Daniel levantó una mano, pidiéndole que se tranquilizara.

– No, agente Watson. Nada de eso. Contra lo que la gente piensa, los ángeles no tenemos alas. Ya lo dice la Biblia, ¿sabe? Abraham, Tobías o Jacob, por ejemplo, se encontraron con nosotros cara a cara y nos describieron como lo que realmente somos: hombres y mujeres de un lugar lejano, dotados de una psique más despierta que la vuestra. Tenemos otra sensibilidad. Podemos sintonizar con toda criatura viva y comprenderla sin tener que hablar con ella o ponerla bajo un microscopio. Podemos oír y ver partes del espectro electromagnético que vosotros no podéis. Pero no mucho más…

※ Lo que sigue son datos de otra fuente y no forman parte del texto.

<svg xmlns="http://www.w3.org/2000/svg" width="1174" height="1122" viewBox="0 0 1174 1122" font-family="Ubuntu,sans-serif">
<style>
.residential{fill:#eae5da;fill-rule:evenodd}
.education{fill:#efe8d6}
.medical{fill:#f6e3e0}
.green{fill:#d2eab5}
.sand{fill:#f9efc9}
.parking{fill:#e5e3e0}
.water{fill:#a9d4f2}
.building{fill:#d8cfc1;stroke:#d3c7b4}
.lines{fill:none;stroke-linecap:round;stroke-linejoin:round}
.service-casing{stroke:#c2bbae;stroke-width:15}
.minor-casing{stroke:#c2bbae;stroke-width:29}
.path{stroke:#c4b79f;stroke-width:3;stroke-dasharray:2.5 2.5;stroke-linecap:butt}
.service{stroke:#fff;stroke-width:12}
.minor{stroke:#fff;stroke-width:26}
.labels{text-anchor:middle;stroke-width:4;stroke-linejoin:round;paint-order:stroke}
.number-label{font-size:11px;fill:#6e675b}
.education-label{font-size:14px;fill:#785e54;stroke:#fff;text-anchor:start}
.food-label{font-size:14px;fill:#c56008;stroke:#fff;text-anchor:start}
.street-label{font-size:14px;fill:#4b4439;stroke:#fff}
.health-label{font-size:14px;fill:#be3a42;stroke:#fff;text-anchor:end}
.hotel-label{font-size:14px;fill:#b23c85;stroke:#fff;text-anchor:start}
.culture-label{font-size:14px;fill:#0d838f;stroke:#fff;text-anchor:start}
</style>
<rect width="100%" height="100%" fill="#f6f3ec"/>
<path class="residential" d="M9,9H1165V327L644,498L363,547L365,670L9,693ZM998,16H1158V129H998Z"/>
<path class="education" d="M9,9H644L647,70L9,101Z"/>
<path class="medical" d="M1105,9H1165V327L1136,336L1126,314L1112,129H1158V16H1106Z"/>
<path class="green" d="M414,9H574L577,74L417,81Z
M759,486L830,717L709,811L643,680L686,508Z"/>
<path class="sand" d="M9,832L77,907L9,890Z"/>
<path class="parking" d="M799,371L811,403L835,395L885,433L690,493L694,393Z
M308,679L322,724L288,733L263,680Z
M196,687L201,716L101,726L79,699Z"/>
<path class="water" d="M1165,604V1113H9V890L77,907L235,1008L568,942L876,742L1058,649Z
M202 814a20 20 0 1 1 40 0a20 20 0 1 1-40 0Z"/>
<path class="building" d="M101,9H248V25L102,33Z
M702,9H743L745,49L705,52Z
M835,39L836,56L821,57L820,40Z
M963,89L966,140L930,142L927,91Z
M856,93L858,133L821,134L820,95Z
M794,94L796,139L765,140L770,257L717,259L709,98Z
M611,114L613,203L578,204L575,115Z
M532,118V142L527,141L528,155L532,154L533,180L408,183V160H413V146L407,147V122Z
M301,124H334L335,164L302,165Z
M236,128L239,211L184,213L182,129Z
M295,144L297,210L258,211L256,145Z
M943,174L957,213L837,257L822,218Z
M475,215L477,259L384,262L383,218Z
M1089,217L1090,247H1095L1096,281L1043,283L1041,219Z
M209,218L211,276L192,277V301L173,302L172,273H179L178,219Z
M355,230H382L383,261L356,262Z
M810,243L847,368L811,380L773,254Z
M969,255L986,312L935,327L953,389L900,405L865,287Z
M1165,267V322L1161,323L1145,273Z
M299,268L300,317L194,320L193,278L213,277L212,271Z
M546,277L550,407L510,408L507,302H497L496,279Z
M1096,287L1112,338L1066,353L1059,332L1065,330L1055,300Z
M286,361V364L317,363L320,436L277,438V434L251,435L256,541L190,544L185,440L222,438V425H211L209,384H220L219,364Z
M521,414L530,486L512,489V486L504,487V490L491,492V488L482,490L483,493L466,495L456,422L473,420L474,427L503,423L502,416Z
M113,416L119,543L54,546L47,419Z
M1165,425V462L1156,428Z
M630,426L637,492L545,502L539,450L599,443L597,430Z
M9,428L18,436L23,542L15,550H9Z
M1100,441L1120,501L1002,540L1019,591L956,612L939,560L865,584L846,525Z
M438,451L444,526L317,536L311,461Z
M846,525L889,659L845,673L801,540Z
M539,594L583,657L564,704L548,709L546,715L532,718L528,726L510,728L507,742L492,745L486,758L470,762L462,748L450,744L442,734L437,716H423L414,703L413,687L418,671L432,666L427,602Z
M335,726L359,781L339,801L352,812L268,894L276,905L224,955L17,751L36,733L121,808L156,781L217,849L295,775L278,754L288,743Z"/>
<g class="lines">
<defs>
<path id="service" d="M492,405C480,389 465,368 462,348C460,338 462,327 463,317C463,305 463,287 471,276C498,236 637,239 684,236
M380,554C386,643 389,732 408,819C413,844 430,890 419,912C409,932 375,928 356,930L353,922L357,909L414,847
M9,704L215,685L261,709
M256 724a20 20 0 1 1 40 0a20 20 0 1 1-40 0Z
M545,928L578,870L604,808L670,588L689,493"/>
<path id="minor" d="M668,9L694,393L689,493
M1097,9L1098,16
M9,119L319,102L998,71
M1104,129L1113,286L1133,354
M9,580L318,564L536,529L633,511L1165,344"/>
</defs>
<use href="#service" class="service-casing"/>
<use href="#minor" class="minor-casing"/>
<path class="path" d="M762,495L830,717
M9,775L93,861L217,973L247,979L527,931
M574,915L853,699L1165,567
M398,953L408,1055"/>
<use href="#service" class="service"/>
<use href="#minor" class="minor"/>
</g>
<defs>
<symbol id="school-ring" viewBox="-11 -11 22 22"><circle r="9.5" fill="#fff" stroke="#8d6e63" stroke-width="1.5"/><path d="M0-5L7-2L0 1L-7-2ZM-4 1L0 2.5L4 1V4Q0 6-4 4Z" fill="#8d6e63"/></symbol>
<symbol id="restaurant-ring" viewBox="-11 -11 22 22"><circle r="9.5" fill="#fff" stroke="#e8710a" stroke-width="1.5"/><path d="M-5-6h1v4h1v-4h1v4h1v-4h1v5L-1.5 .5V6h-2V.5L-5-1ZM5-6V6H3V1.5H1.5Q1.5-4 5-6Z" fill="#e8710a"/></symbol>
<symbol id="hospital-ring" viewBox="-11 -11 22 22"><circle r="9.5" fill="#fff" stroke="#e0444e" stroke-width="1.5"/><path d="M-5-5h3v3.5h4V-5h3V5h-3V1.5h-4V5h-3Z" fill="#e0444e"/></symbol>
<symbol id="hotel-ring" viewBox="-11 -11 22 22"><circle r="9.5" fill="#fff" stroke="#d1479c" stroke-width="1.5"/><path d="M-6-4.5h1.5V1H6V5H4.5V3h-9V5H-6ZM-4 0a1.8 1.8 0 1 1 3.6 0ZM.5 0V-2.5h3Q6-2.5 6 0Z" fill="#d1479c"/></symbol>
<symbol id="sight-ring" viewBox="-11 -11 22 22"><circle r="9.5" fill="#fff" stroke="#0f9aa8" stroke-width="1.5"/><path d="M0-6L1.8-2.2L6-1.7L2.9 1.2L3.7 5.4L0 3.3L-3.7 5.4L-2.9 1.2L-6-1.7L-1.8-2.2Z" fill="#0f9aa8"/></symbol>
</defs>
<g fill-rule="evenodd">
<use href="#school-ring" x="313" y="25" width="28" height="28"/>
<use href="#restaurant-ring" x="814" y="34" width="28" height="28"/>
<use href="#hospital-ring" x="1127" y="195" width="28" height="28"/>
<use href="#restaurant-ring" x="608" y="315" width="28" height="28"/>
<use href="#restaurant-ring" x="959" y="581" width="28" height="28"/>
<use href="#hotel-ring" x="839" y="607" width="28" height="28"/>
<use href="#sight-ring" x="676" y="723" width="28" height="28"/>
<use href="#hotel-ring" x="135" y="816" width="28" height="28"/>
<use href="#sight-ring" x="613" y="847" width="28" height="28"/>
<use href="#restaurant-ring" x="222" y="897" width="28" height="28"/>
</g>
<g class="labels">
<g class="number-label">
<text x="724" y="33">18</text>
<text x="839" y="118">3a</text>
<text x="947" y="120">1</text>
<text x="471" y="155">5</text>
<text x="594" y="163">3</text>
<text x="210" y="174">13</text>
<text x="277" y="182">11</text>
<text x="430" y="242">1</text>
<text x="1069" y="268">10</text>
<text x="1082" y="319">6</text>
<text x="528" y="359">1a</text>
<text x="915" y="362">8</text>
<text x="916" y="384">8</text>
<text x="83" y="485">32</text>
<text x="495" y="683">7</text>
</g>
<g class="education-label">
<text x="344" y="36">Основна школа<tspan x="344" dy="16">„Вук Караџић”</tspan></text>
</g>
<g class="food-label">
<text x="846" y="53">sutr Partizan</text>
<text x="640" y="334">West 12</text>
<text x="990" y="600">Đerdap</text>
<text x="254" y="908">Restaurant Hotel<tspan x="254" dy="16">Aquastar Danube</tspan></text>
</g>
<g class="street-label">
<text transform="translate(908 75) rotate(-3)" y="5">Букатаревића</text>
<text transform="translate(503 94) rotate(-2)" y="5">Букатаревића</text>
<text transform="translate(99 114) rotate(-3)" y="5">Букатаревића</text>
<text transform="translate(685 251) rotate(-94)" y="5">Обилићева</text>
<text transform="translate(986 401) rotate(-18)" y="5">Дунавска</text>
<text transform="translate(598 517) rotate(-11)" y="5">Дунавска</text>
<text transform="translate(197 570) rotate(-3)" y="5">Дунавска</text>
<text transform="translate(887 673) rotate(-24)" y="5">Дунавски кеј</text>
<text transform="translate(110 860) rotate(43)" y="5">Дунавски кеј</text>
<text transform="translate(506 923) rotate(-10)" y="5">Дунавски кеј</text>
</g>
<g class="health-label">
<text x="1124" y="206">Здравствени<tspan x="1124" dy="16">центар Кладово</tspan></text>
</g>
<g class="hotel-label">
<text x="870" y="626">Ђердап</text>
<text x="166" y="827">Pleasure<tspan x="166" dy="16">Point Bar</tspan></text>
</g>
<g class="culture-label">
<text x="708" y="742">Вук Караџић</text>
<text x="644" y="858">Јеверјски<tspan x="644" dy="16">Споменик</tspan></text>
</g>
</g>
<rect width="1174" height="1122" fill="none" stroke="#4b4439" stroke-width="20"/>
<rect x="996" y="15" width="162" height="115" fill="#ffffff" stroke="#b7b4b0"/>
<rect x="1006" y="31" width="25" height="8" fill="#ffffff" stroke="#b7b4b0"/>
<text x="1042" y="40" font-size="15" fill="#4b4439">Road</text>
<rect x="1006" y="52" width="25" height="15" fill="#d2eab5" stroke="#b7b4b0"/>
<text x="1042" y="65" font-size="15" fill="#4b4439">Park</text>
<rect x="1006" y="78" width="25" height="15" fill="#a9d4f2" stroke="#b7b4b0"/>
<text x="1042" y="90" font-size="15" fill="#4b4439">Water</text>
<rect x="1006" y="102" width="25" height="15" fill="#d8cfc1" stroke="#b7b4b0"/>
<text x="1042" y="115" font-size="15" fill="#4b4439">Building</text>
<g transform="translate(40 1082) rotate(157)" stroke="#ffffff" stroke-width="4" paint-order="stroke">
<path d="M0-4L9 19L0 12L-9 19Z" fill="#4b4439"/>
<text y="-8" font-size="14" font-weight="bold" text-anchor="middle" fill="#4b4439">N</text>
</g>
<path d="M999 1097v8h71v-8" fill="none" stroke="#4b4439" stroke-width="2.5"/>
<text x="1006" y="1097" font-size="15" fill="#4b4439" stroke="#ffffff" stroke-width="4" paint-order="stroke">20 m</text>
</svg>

Sacudí la cabeza, más incrédula que nunca. A Daniel no pareció importarle.

– Y esa psique es, Julia, la que nos permite admirar a humanos como tú -dijo-. Tú, curiosamente, posees un don que nosotros hemos perdido. Un gen que se malogró en la rama principal de los ángeles pero que, al mezclarse con el ADN humano, quedó latente en vuestro código genético. Ese gen sublime os da la capacidad de comunicaros con lo trascendente y emerge en uno de cada millón de individuos por mecanismos genéticos difíciles de comprender.

– ¿Y los ángeles lo perdieron? ¿Olvidaron cómo hablar con Dios? -Ellen estaba cada vez más ácida.

– Hace muchas generaciones, sí. Aunque por suerte os transmitimos antes esa capacidad. Fue cuando los hijos de Dios tomaron a las hijas de los hombres. ¿Le suena eso? Por eso algunos de vosotros -añadió clavándome sus profundos ojos claros-, de tanto en tanto, la desarrolláis. Y por eso buscamos a esos humanos con anhelo. De algún modo, ellos son la única esperanza que tenemos de reconectarnos con nuestros orígenes.

– Una extraña historia -dije.

– Lo sé -confirmó Daniel-. ¿Comprendes ahora por qué Martin se alegró tanto cuando te encontró, Julia? Pensó que había dado con la llave que nos abriría de nuevo la puerta al cielo.

– ¿Y dónde está él ahora?

Daniel miró de reojo a Dujok. Éste seguía en pie, junto a mí, con su uzi en las manos, atento a cualquier movimiento. El armenio parecía aguardar la misma respuesta que yo.

– Está en la montaña -dijo al fin-. Preparándose para hacer esa llamada… Esperándote.